Anyone else know why this is happening in the first place ?
I am trying to memorize an index for an item (indexPath.item) in a UICollectionView and at a later time, after the view is replaced and then restored, to scroll to that memorized item.
When memorizing the item, indexPath, and indexPath.item are:
indexPath is: <NSIndexPath 0x1d87b380> 2 indexes [0, 32]
indexPath.item is: 32
When recalculating the indexPath later for that item, indexPath, and indexPath.item are:
indexPath is: <NSIndexPath 0x1d8877b0> 2 indexes [0, 32]
item is: 32
I try to scroll to the memorized location by using:
NSIndexPath *iPath = [NSIndexPath indexPathForItem:i inSection:0];
[self collectionView scrollToItemAtIndexPath:iPath atScrollPosition:UICollectionViewScrollPositionCenteredVertically animated:NO];
I receive an error:
attempt to scroll to invalid index path
Do you call [self.collectionView reloadData];
before trying to scroll to the indexPath?

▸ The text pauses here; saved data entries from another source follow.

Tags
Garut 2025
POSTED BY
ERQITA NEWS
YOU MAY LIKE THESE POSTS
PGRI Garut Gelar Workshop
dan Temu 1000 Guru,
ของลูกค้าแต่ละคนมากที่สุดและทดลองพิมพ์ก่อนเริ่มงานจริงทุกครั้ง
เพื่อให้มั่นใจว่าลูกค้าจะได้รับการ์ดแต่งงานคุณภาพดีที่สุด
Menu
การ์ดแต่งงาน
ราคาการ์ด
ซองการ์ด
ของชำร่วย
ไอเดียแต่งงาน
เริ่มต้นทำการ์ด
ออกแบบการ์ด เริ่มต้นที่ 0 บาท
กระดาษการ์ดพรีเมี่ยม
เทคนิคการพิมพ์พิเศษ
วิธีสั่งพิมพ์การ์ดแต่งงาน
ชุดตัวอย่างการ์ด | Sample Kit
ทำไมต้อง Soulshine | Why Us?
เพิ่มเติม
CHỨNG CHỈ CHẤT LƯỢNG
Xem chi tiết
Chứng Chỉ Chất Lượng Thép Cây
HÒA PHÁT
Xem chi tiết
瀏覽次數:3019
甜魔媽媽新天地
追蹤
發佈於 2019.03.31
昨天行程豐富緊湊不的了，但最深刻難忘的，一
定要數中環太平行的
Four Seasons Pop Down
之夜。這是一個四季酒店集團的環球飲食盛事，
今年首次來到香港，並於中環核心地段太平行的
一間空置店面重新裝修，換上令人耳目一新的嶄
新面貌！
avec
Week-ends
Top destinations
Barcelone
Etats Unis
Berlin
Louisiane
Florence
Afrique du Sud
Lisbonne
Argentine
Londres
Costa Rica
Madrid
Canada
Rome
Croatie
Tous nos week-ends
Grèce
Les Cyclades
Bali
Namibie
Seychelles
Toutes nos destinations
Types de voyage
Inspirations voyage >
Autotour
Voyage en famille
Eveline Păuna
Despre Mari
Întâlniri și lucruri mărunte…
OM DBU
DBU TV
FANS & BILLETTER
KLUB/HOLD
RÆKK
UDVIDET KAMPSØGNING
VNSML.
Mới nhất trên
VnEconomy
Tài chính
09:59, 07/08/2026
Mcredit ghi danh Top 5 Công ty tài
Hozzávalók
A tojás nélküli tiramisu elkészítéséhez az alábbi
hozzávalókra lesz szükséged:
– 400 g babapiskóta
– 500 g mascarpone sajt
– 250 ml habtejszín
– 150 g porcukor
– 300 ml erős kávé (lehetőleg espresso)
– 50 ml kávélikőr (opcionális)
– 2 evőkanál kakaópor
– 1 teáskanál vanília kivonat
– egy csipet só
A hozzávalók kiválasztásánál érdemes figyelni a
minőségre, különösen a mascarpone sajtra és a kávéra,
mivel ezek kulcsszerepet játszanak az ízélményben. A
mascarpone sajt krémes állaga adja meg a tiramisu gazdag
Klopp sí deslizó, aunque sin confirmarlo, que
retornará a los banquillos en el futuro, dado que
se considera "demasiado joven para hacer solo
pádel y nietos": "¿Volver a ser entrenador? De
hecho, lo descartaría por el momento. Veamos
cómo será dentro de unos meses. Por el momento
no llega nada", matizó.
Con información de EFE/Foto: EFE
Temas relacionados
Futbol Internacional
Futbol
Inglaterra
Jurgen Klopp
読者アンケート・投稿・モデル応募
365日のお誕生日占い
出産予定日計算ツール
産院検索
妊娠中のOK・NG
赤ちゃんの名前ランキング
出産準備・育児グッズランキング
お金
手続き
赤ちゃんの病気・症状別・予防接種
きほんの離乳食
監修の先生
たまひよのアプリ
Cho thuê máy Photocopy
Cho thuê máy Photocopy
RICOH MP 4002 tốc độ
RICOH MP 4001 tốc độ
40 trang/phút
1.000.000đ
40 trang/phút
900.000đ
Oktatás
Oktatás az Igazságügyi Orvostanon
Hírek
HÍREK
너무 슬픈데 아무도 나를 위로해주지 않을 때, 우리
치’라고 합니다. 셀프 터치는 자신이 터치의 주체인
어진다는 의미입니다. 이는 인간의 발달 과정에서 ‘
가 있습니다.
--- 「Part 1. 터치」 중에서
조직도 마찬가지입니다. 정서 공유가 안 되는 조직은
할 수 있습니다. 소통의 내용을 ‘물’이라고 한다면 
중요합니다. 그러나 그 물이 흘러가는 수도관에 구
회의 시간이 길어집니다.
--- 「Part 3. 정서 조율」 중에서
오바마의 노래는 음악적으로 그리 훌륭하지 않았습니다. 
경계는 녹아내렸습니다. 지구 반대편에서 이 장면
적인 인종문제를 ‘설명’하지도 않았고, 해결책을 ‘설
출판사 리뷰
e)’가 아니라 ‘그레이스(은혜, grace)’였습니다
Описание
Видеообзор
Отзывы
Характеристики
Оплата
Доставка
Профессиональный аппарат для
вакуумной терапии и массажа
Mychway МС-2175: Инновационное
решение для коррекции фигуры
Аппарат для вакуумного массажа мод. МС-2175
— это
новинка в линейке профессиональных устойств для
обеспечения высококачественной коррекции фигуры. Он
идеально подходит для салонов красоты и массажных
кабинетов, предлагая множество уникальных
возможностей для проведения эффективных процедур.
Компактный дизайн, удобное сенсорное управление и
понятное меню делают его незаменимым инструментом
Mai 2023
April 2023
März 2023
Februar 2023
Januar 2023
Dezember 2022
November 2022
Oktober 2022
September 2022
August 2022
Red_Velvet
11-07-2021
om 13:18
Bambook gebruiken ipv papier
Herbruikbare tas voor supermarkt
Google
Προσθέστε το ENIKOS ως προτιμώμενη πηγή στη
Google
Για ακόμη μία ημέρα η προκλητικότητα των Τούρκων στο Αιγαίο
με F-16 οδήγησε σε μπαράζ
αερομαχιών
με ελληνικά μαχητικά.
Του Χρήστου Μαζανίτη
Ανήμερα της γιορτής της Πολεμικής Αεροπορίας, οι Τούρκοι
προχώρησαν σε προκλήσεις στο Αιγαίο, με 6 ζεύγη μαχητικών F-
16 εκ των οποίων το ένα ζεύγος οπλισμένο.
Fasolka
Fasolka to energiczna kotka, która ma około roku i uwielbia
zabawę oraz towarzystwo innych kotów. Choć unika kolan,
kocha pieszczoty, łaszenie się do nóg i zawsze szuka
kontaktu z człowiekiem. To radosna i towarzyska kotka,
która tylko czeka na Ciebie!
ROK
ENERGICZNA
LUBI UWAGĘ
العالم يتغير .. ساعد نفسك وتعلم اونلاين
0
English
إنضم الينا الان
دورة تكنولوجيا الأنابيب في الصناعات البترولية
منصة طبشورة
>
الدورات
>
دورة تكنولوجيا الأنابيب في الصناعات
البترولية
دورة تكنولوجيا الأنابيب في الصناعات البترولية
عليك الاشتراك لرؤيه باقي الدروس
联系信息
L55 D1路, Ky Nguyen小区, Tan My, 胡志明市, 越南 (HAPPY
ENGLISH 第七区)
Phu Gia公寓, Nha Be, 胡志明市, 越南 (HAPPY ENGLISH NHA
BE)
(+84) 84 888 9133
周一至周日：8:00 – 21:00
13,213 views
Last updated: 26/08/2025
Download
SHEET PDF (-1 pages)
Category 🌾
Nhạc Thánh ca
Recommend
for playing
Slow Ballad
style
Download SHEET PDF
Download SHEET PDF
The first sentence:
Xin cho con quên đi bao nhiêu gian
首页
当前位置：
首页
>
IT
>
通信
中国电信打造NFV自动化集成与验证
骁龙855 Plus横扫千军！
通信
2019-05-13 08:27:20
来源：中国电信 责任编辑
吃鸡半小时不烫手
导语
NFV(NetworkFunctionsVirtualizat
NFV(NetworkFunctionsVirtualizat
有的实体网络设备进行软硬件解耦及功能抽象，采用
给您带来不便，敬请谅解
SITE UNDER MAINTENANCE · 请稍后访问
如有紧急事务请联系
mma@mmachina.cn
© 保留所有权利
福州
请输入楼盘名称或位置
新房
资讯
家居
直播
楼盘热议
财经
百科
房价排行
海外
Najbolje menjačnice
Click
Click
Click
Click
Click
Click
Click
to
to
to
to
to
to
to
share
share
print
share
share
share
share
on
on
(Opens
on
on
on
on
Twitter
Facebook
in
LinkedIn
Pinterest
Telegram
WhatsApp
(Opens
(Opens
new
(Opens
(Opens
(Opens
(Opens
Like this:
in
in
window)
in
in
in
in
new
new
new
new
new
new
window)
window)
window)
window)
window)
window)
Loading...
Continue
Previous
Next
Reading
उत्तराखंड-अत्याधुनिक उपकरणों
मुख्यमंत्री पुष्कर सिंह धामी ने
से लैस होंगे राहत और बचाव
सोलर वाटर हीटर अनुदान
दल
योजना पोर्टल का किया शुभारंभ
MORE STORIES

If you want to relocate the indexPath when the reloadData finishes, place the code in a block like this:
[UIView animateWithDuration:0
animations: ^{ [self.collectionView reloadData]; }
completion:^(BOOL finished) {
NSIndexPath *iPath = [NSIndexPath indexPathForItem:i inSection:0];
[self collectionView scrollToItemAtIndexPath:iPath atScrollPosition:UICollectionViewScrollPositionCenteredVertically animated:NO];
}];
Before calling scrollToItemAtIndexPath, you could also check the number of items in section to make sure i is valid, or you still will get the same error.
Printing numberofItemsInSection revealed that the view it used for scrolling was stale. When I used the scrollToItemAtIndexPath after refreshing the view, it worked!